Your response should be the complete listing, returned exactly as written.
*** Information supplied ***
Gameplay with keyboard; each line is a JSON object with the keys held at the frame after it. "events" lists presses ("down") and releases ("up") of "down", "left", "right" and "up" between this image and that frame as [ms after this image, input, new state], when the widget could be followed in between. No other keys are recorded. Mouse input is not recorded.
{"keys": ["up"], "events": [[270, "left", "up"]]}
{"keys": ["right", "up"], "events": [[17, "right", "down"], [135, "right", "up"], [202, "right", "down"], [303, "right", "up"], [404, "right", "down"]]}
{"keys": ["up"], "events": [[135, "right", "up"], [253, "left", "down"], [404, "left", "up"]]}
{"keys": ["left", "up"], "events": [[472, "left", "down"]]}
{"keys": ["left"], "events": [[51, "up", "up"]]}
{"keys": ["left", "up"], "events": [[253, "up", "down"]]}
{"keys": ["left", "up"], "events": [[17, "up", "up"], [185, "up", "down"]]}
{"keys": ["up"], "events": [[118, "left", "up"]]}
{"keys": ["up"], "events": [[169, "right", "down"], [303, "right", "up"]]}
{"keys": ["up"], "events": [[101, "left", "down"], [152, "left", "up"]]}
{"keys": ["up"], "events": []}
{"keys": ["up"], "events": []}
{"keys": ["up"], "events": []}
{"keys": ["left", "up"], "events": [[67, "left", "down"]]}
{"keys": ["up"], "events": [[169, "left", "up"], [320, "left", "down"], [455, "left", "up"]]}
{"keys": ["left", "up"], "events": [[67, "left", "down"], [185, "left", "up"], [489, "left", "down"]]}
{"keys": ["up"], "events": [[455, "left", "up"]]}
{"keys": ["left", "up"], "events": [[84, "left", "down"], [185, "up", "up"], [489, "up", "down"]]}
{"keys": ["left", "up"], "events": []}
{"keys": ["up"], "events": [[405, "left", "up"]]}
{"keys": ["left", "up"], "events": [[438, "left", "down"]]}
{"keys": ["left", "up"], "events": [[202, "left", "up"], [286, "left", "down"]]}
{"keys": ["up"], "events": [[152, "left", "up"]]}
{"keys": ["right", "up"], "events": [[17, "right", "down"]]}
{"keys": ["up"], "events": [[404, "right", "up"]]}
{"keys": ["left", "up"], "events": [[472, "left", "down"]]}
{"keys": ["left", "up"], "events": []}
***
--- Your solution ---
Gameplay with keyboard; each line is a JSON object with the keys held at the frame after it. "events" lists presses ("down") and releases ("up") of "down", "left", "right" and "up" between this image and that frame as [ms after this image, input, new state], when the widget could be followed in between. No other keys are recorded. Mouse input is not recorded.
{"keys": ["up"], "events": [[270, "left", "up"]]}
{"keys": ["right", "up"], "events": [[17, "right", "down"], [135, "right", "up"], [202, "right", "down"], [303, "right", "up"], [404, "right", "down"]]}
{"keys": ["up"], "events": [[135, "right", "up"], [253, "left", "down"], [404, "left", "up"]]}
{"keys": ["left", "up"], "events": [[472, "left", "down"]]}
{"keys": ["left"], "events": [[51, "up", "up"]]}
{"keys": ["left", "up"], "events": [[253, "up", "down"]]}
{"keys": ["left", "up"], "events": [[17, "up", "up"], [185, "up", "down"]]}
{"keys": ["up"], "events": [[118, "left", "up"]]}
{"keys": ["up"], "events": [[169, "right", "down"], [303, "right", "up"]]}
{"keys": ["up"], "events": [[101, "left", "down"], [152, "left", "up"]]}
{"keys": ["up"], "events": []}
{"keys": ["up"], "events": []}
{"keys": ["up"], "events": []}
{"keys": ["left", "up"], "events": [[67, "left", "down"]]}
{"keys": ["up"], "events": [[169, "left", "up"], [320, "left", "down"], [455, "left", "up"]]}
{"keys": ["left", "up"], "events": [[67, "left", "down"], [185, "left", "up"], [489, "left", "down"]]}
{"keys": ["up"], "events": [[455, "left", "up"]]}
{"keys": ["left", "up"], "events": [[84, "left", "down"], [185, "up", "up"], [489, "up", "down"]]}
{"keys": ["left", "up"], "events": []}
{"keys": ["up"], "events": [[405, "left", "up"]]}
{"keys": ["left", "up"], "events": [[438, "left", "down"]]}
{"keys": ["left", "up"], "events": [[202, "left", "up"], [286, "left", "down"]]}
{"keys": ["up"], "events": [[152, "left", "up"]]}
{"keys": ["right", "up"], "events": [[17, "right", "down"]]}
{"keys": ["up"], "events": [[404, "right", "up"]]}
{"keys": ["left", "up"], "events": [[472, "left", "down"]]}
{"keys": ["left", "up"], "events": []}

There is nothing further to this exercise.